Romano est un artiste plasticien né en 1982, qui vit et travaille à Paris.
Il a commencé à dessiner et peindre depuis son plus jeune age, avec avec style artistique qui relève aujourd'hui de la rencontre entre art classique et Pop Art.
Créatif dans une agence de communcation le jour, il  a suivi en parallèle les cours du soir à l’Ecole Nationale des Beaux Arts de Paris. C'est aussi à cette époque que Romano a commencé à marquer les murs de Paris de son art. Dessin, lacrylique, peinture à l'huile, pochoir, collage photographie... Romano s'essaie à des techniques multiples, faisant aussi évoluer ses créations intialement axées sur les visages et les corps, vers des réalisations engagées, portées par la problématique du bien vivre ensemble.
En 2013 il co-fonde le collectif « LeMouvement » avec les artistes Riks et Tiez. Leur emblématique projet « Les parapluies » est toujours en cours :
"Mélange de réalisme et de poésie, ce travail allie la figuration narrative à la technique du collage photographique pour mettre en scène des couples de parisiens, d’origines, de cultures ou de générations différentes, réunis sous un parapluie." 
C'est ainsi que, sur 
les murs de la capitale, les oeuvres de Romano et du collectif sonnent comme un véritable appel à la tolérance et à la diversité.




Les Parapluies © Tous droits réservés


Quel a été ton parcours, comment as-tu été amené à t’exprimer dans la rue ?

Très jeune, j’ai commencé à dessiner et à peindre. Ce qui m’attire avant tout, ce sont les visages, les corps et les couleurs.
En grandissant à la fois dans la grande peinture classique et dans la culture urbaine hip hop des années 90, je me suis essayé à toutes les techniques pour exprimer de manière impulsive ma vision des émotions humaines (dessin, peinture à l’huile, acrylique, spray, photographie, pochoir et collage).



Les Parapluies © Tous droits réservés


Dès mes onze ans, tout mon entourage taggue dans les rues et dans le métro parisien. J’ai bien évidemment suivi en écrivant mon nom de famille à l’envers (LAKE) partout dans la ville. Mais très vite, ce qui fait plus sens pour moi est d’imprimer et de coller sur les murs les peintures que je réalise chez moi sur toile.
J’ai toujours été touché par le fait de montrer mes peintures, non pas seulement à ma famille ou à mes amis, mais aussi au grand public des rues. Réaliser des œuvres dans la rue a toujours été une source de motivation dans mon expression artistique.
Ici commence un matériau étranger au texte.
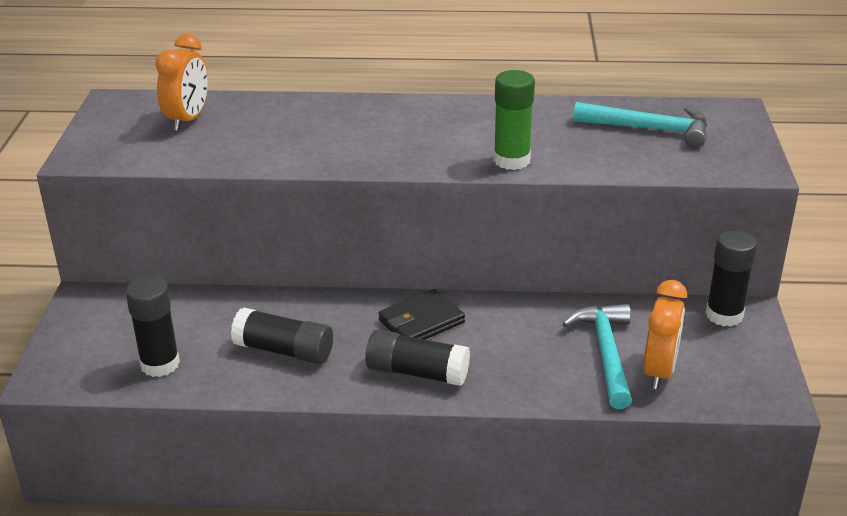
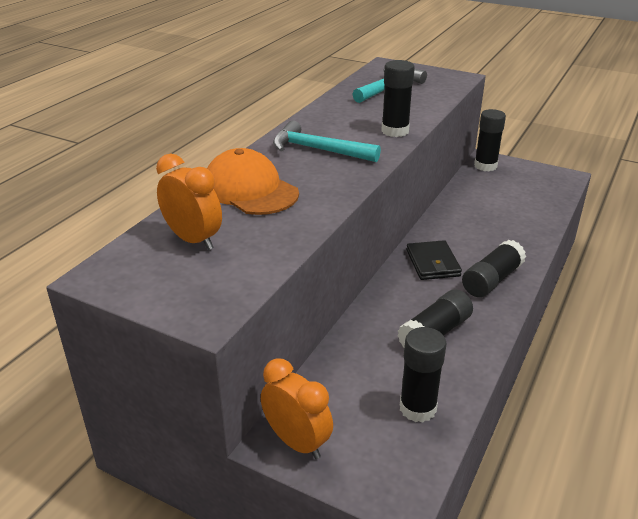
camera: 65 degrees left, 0 degrees up
green glue stick [494,70,535,170] -> black glue stick [381,60,415,137]
turquoise hammer [562,304,632,409] -> turquoise hammer moved to [273,121,381,162]
orange clock [643,280,687,389] -> orange clock moved to [261,358,333,459]
none -> orange cap [207,148,299,215]

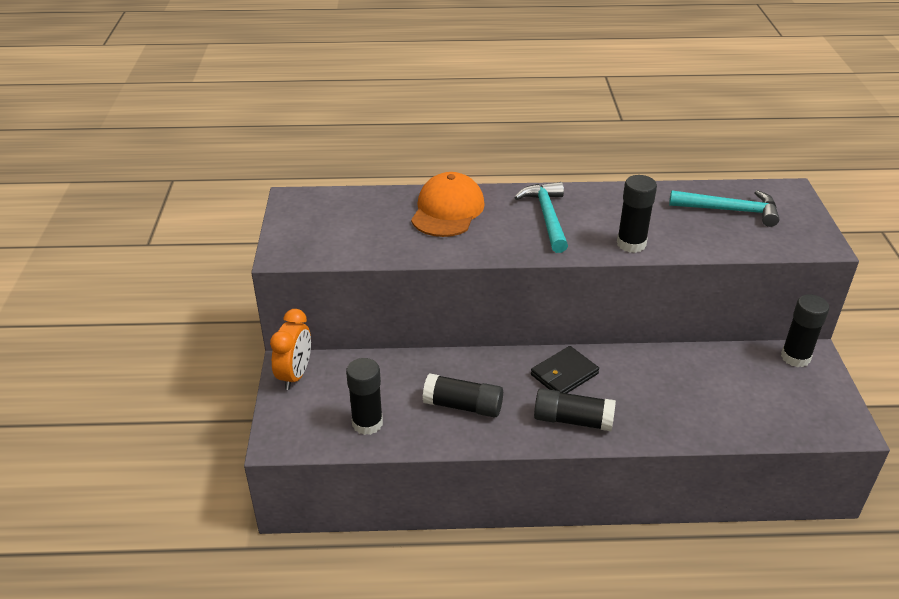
camera: 60 degrees right, 5 degrees up
orange clock [156,154,222,250] -> none

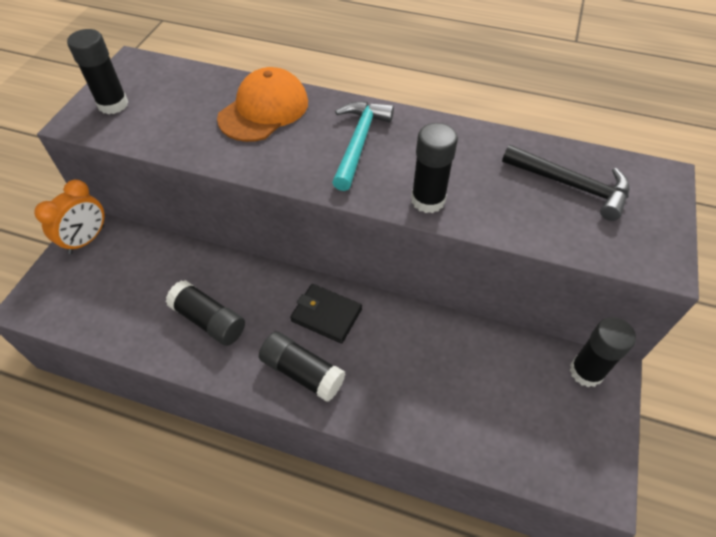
camera: 20 degrees right, 15 degrees up
black glue stick [346,358,383,435] -> black glue stick moved to [67,29,128,114]
black wallet [531,346,599,393] -> black wallet turned 45 degrees clockwise [290,284,362,343]
turquoise hammer [669,190,779,227] -> black hammer [502,145,630,221]

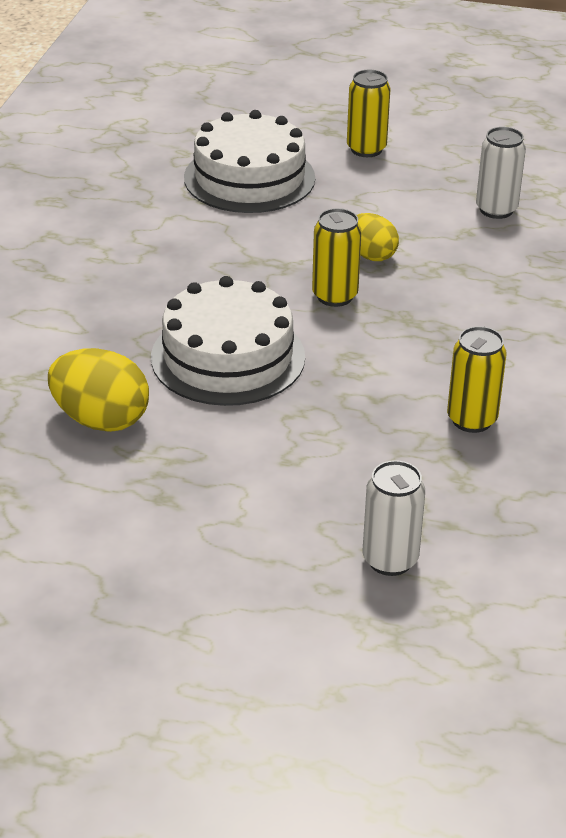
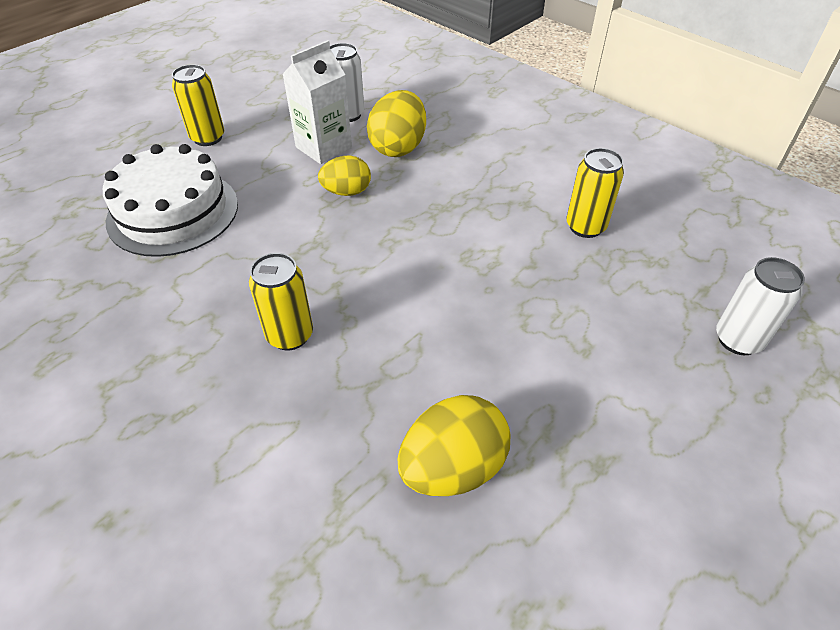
camera: 60 degrees left, 10 degrees up
white cake [151,276,305,406] -> none
yellow can [312,208,362,307] -> yellow can moved to [249,253,313,350]
none -> white carton [283,40,352,164]
none -> yellow egg [367,90,426,157]

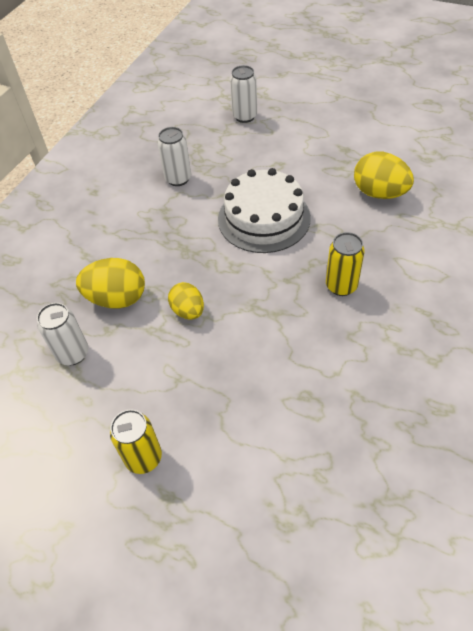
camera: 105 degrees left, 5 degrees up
white cake [103,144,238,257] -> white cake moved to [218,168,311,253]
white carton [283,40,352,164] -> none
yellow can [566,148,624,238] -> white can [157,127,191,186]

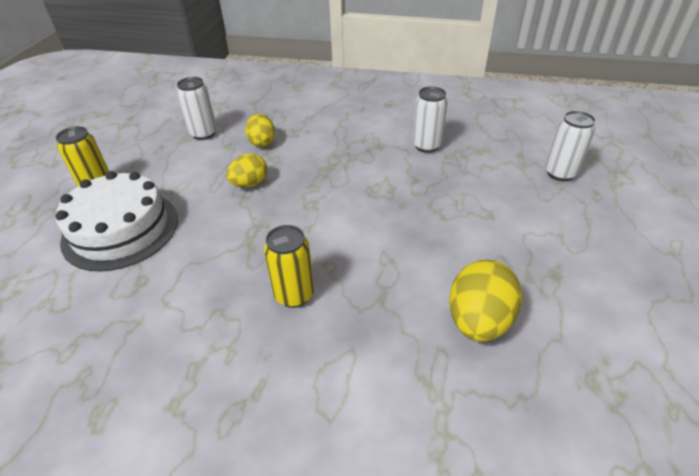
camera: 75 degrees right, 10 degrees down
yellow egg [76,258,145,309] -> yellow egg [245,114,275,147], size x0.65
white cake [218,168,311,253] -> white cake moved to [56,171,178,272]

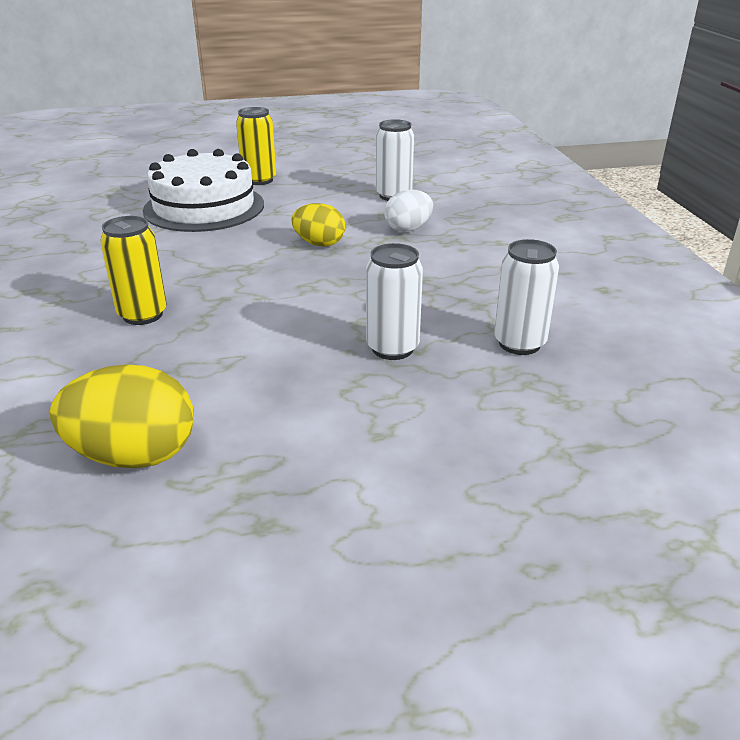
camera: 65 degrees right, 10 degrees down
yellow egg [245,114,275,147] -> white egg [384,189,433,232]
white can [545,111,596,181] -> white can moved to [366,243,423,360]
Dans les années 2000, ma vie se partage entre deux activités. L’une est visible : je suis directeur artistique d’une agence de communication pour les grands musées et institutions culturelles de France. L’autre est clandestine : je continue de peindre sur toile et sur les murs de ma ville, tout en suivant des cours du soir à l’École Nationale des Beaux Arts de Paris et à l’école de graphisme Créapole Paris. Avec la conviction que l’art doit sans cesse véhiculer des messages forts, mon travail questionne les relations dans l’espace urbain, la mixité sociale et le vivre ensemble.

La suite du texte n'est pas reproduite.